Assignment ▸
Rewrite the listing below as a numbered list with one line per item, leaving out every blank line.
•••
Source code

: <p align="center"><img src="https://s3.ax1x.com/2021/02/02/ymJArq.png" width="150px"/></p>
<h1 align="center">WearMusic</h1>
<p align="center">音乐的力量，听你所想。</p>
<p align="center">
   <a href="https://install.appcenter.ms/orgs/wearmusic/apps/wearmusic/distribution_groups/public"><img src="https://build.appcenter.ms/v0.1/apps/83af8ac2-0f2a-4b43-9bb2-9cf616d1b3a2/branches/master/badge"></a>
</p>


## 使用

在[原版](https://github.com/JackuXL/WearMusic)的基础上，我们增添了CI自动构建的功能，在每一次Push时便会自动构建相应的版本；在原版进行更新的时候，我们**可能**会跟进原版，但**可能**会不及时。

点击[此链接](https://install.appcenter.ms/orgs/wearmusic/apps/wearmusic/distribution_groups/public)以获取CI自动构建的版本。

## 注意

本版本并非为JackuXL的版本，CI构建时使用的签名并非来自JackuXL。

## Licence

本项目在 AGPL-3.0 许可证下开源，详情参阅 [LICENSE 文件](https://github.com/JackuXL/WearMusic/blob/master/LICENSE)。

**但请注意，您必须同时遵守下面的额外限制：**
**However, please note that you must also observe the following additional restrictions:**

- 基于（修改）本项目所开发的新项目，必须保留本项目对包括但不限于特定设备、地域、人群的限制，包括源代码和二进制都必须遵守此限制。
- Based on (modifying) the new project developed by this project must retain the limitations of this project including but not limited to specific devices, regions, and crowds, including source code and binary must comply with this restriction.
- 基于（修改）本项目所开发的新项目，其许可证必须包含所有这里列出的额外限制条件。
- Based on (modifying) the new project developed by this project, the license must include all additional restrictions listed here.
•••
Answer to this exercise ▸
1. Source code
2. : <p align="center"><img src="https://s3.ax1x.com/2021/02/02/ymJArq.png" width="150px"/></p>
3. <h1 align="center">WearMusic</h1>
4. <p align="center">音乐的力量，听你所想。</p>
5. <p align="center">
6.    <a href="https://install.appcenter.ms/orgs/wearmusic/apps/wearmusic/distribution_groups/public"><img src="https://build.appcenter.ms/v0.1/apps/83af8ac2-0f2a-4b43-9bb2-9cf616d1b3a2/branches/master/badge"></a>
7. </p>
8. ## 使用
9. 在[原版](https://github.com/JackuXL/WearMusic)的基础上，我们增添了CI自动构建的功能，在每一次Push时便会自动构建相应的版本；在原版进行更新的时候，我们**可能**会跟进原版，但**可能**会不及时。
10. 点击[此链接](https://install.appcenter.ms/orgs/wearmusic/apps/wearmusic/distribution_groups/public)以获取CI自动构建的版本。
11. ## 注意
12. 本版本并非为JackuXL的版本，CI构建时使用的签名并非来自JackuXL。
13. ## Licence
14. 本项目在 AGPL-3.0 许可证下开源，详情参阅 [LICENSE 文件](https://github.com/JackuXL/WearMusic/blob/master/LICENSE)。
15. **但请注意，您必须同时遵守下面的额外限制：**
16. **However, please note that you must also observe the following additional restrictions:**
17. - 基于（修改）本项目所开发的新项目，必须保留本项目对包括但不限于特定设备、地域、人群的限制，包括源代码和二进制都必须遵守此限制。
18. - Based on (modifying) the new project developed by this project must retain the limitations of this project including but not limited to specific devices, regions, and crowds, including source code and binary must comply with this restriction.
19. - 基于（修改）本项目所开发的新项目，其许可证必须包含所有这里列出的额外限制条件。
20. - Based on (modifying) the new project developed by this project, the license must include all additional restrictions listed here.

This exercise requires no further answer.